Non, c’est une continuité institutionnelle. Le Conseil d’Etat avait fait ce même choix en 2016 pour un projet de loi similaire que le peuple avait d’ailleurs refusé. La direction du département n’avait pas non plus pris formellement position sur ce PL en commission lors de son traitement en 2021, il a été décidé de maintenir cette ligne.

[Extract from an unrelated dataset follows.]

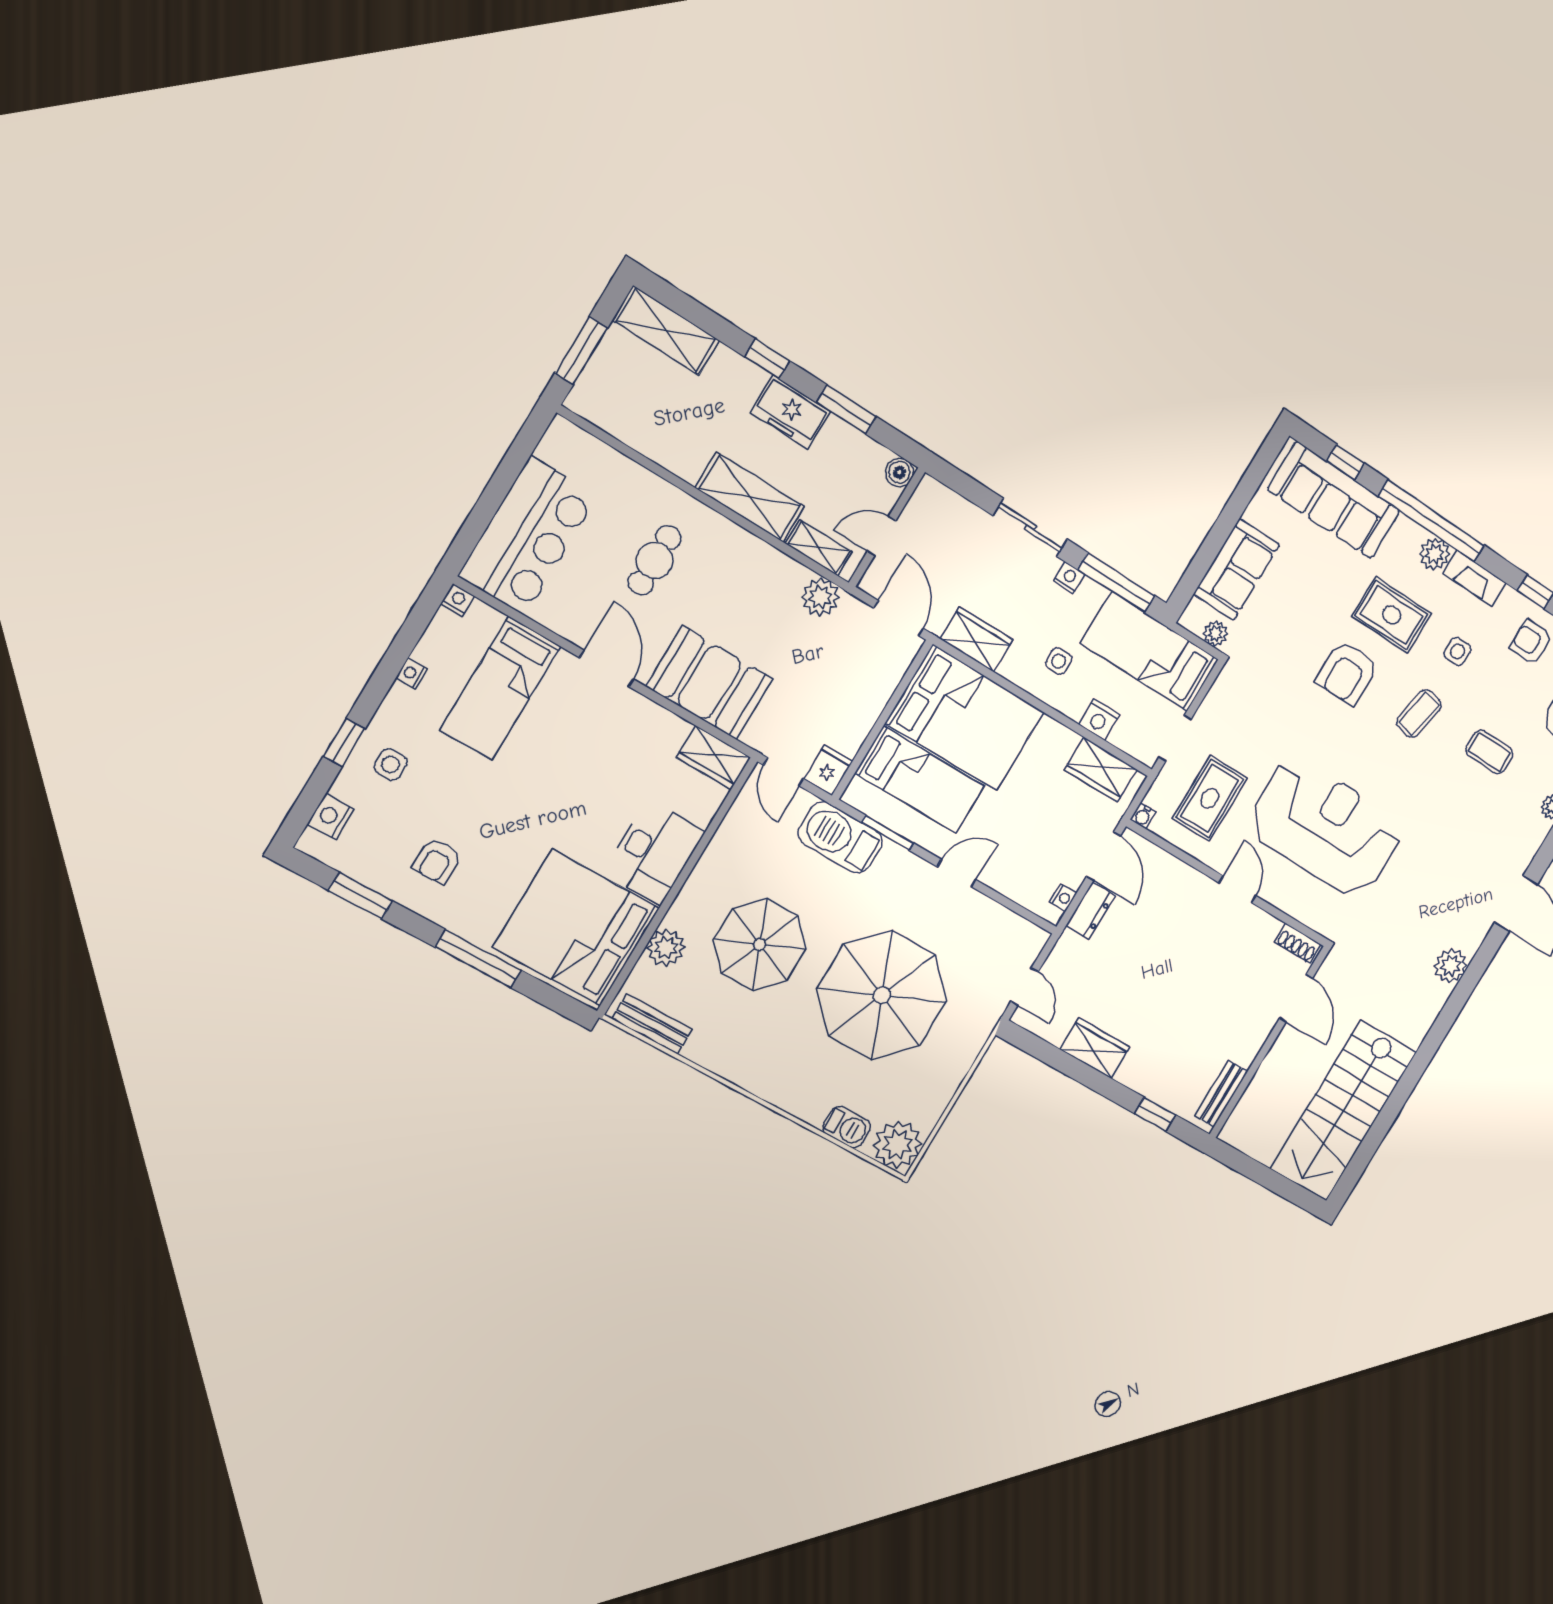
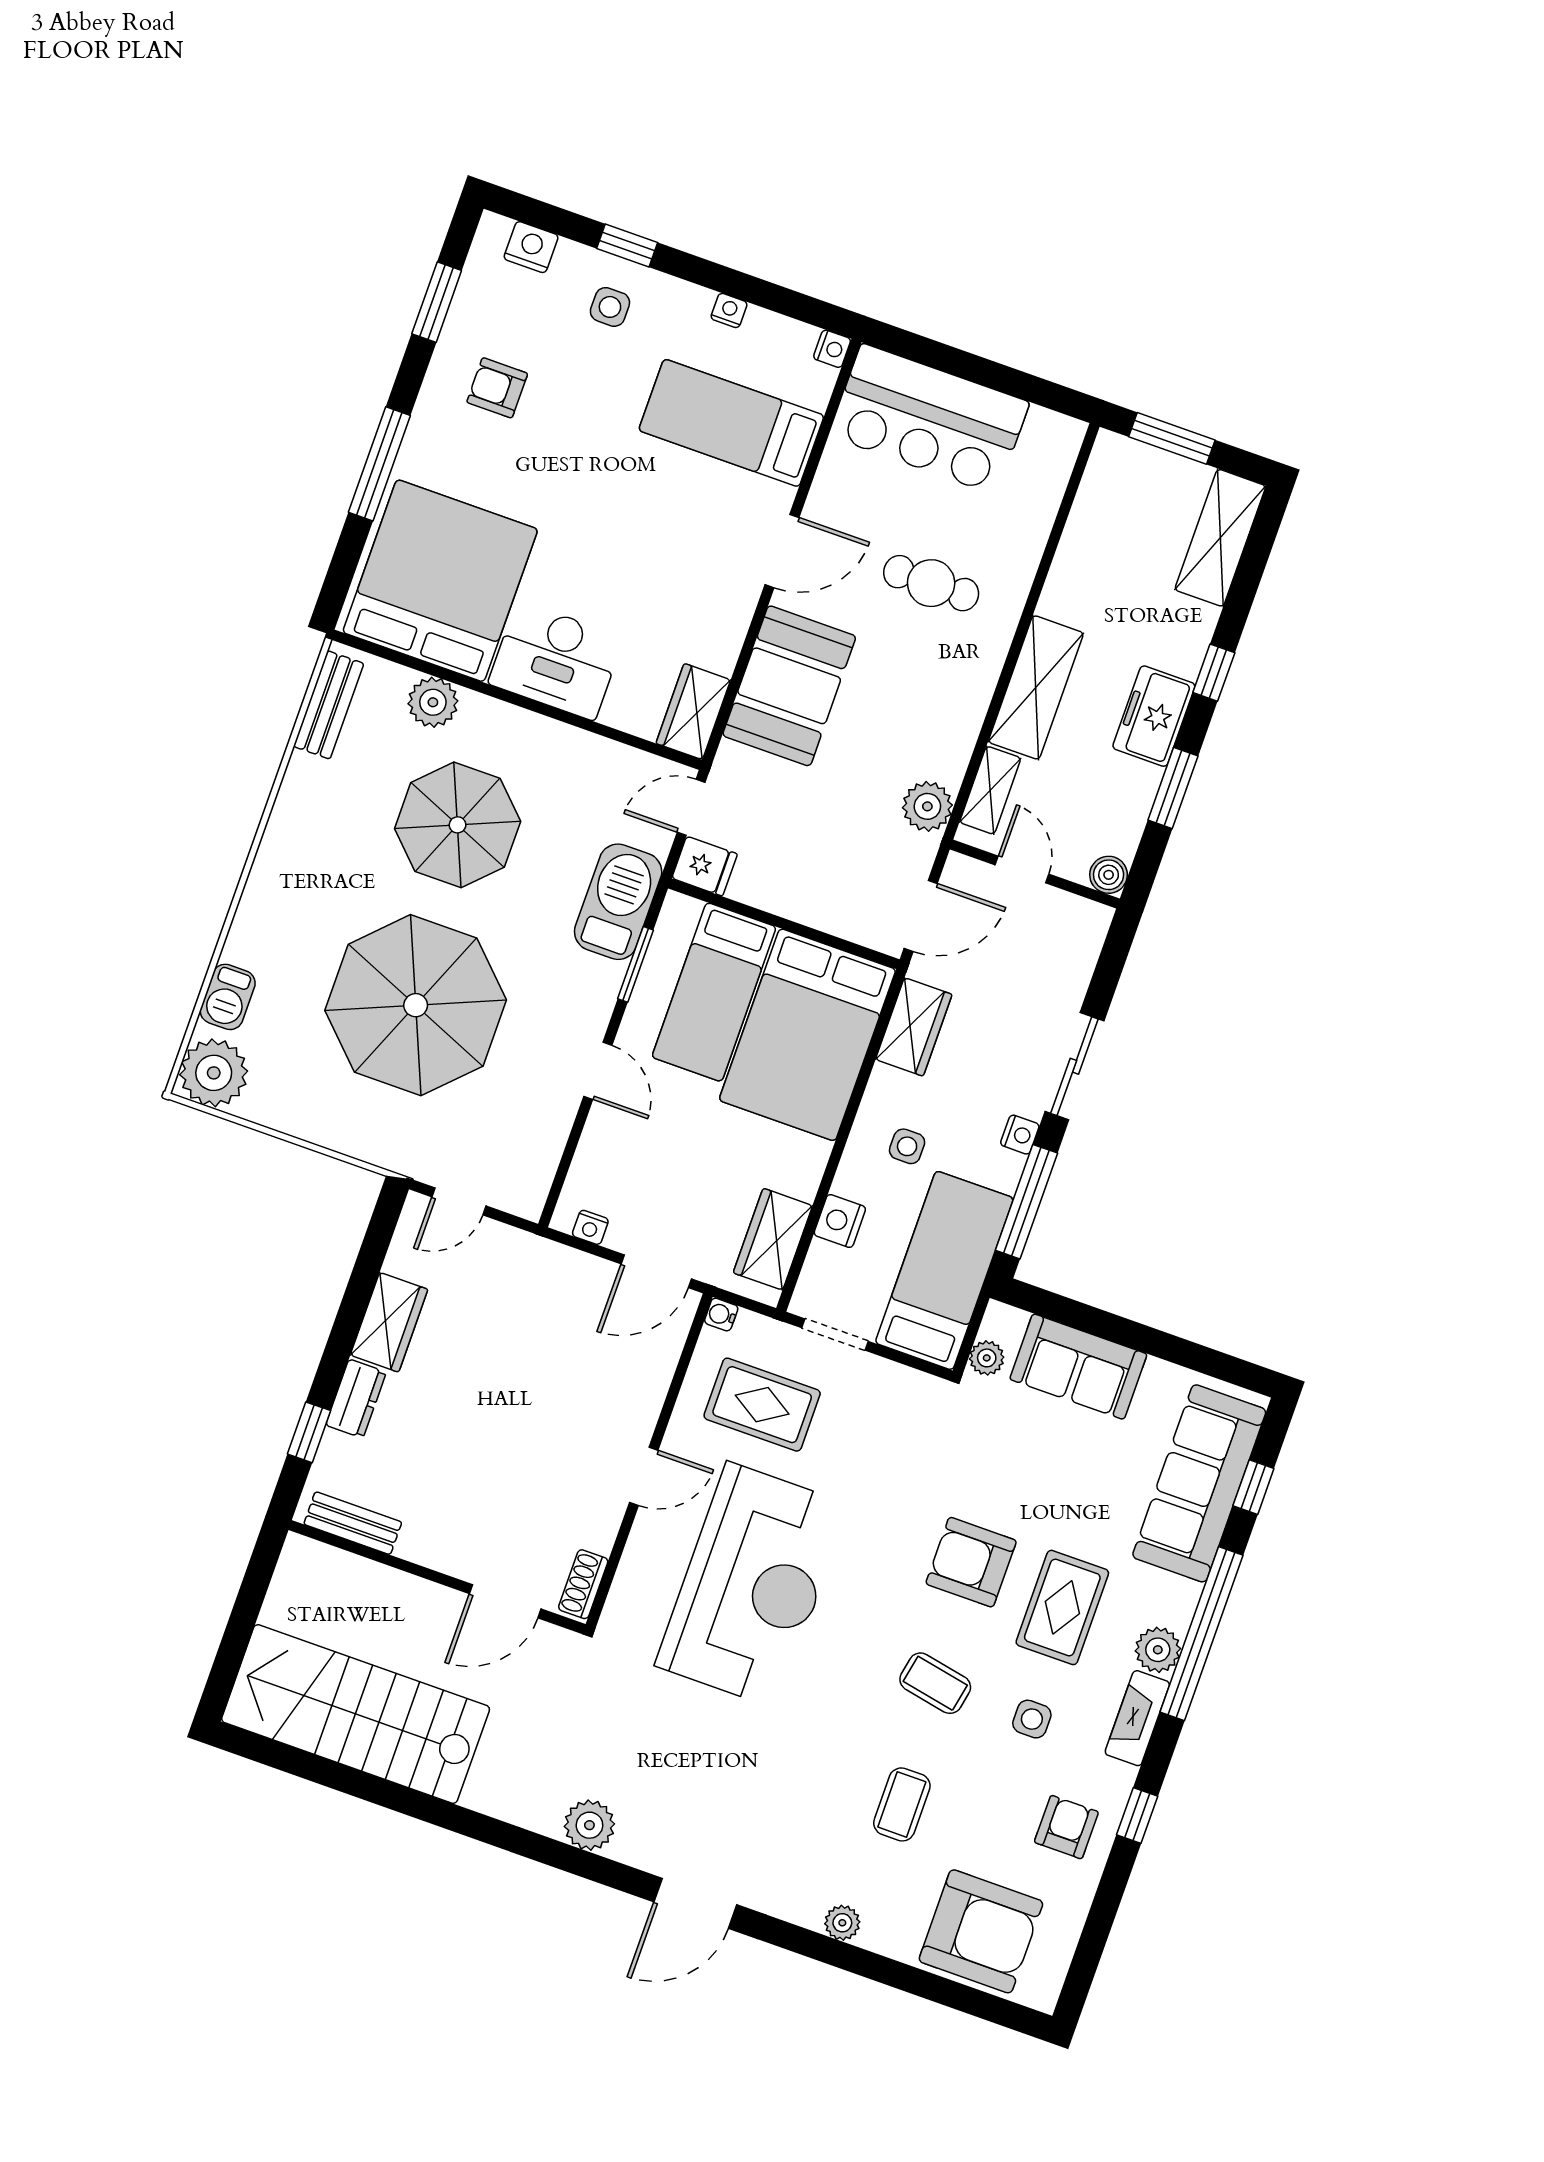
dresser: (1090, 911) -> (356, 1399), moved, turned -90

La Constitution genevoise demande à l'Etat de lutter contre la spéculation foncière et de favoriser l'accès à la propriété. La loi 13025 met précisément ces deux mandats en tension. Si le gouvernement ne tranche pas sur ce texte-là, sur quoi tranche-t-il?
Je rappelle que la possibilité pour un locataire d’acquérir son logement existe déjà. Ce projet de loi n’est donc pas une nouveauté. Par contre, il assouplit certaines conditions. Ce n’est donc pas sur une question de principe que le peuple s’exprimera. Les deux pans que vous soulevez, le spéculation foncière et l'accès à la propriété, sont effectivement une priorité pour le Conseil d’Etat sur lequel il est régulièrement amené à trancher, comme par exemple pour le déclassement de Seymaz Sud qui fera l’objet d’une votation en novembre prochain.

On sait que la rénovation énergétique du parc immobilier genevois est l'une de vos préoccupations. Cette loi pourrait la compliquer, du fait du morcellement de la propriété. Ce point n'aurait-il pas dû vous obliger à vous positionner?
La rénovation énergétique des bâtiments est aujourd’hui une obligation. Chaque bâtiment doit baisser sa consommation pour atteindre un certain niveau. Cette exigence demeure quelque soit la configuration des propriétaires même si, c’est vrai, la multitude de propriétaires peut rendre ces rénovations plus complexes.

Si la loi passe, craignez-vous que vos offices soient dépassés par le travail d'autorisation? Vous l'aviez évoqué à demi-mot lors du vote au Grand Conseil en décembre 2025.
A nouveau, cette possibilité existe déjà. Certaines années, mon département a dû traiter 10 dossiers, mais on tourne plutôt autour des 2 à 3 dossiers. Si la loi est adoptée, il y aura probablement plus de demandes et mon département devra redoubler de vigilance dans l’étude des dossiers qui lui seront soumis afin d’éviter le risque principal qui est que les locataires soient sélectionnés de manière anticipée en fonction de leurs velléités de devenir propriétaires. Au final, mon département travaillera à préserver le parc locatif et le droit des locataires.

Vous l'avez dit plusieurs fois, le canton traverse une crise du logement. Vous avez appelé à une «paix sociale du logement», mais les débats restent tendus. Une prise de position aurait pu fâcher l'un ou l'autre camp et compliquer cet objectif?
J’aurais préféré que les membres du Grand Conseil travaillent sur un projet commun sans mettre de l’huile sur le feu avec ce type de proposition. La question du logement reste très clivante alors qu’il faudrait tirer à la même corde: Construire de nouveaux logements pour toutes les catégories de la population. Travailler à des rénovations énergétiques préservant le droit au logement et programmer des nouveaux quartiers qui font envie. Le Conseil d’Etat continuera de travailler lui sur ces dossiers-là.